Catalyst::Engine::Stomp• By chrisa @ Venda & yours truly; now maintained by Paul Moony.• Simple framework for writing jobs / managing workers.• Allows you to ﬁre and forget, or ﬁre and wait for termination (and pass a message back)• Achieves many of the same things a Gearman• Used in anger by several companies. (http://miltonkeynes.pm.org/talks/2010/06/paul_mooney_stomp_moosex_workers.pdf)
Net::ActiveMQ• Builds on Catalyst::Engine::STOMP• Chisel talked about this at YAPC::EU (Friday PM ‘Going Postal’)• NetAPorter people - poke him to release it (or at least put it on github)!
Web::Hippie• Persistent (potentially bidirectional) web pipe to applications.• Cheap connection, no polling needed (on reasonably modern browsers). Great as the listener part for ‘replies’• Downsides - needs to be async - no DBI (kinda)!• Plays very nicely with RabbitMQ (hint MooseX::Storage & Joose.Storage <3)

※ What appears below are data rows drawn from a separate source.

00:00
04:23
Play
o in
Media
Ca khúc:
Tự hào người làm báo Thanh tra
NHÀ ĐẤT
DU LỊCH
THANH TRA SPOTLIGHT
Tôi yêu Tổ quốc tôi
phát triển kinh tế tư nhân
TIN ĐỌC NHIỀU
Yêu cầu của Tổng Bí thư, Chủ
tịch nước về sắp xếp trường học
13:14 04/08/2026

CatalystX::JobServer• My current baby.• Uses AMQP.• Provides Web::Hippie pipes for jobs - shiny shiny ajax updates.• Barely production ready (but useable).• I’m talking about it later...
Conclusions• Use JSON for your message payloads.• You probably want to use Gearman if you can get away with it.• STOMP works well and is simple, tried and tested jobs solution.• AMQP is nicer and more ﬂexible, but there are less proven solutions (in perl).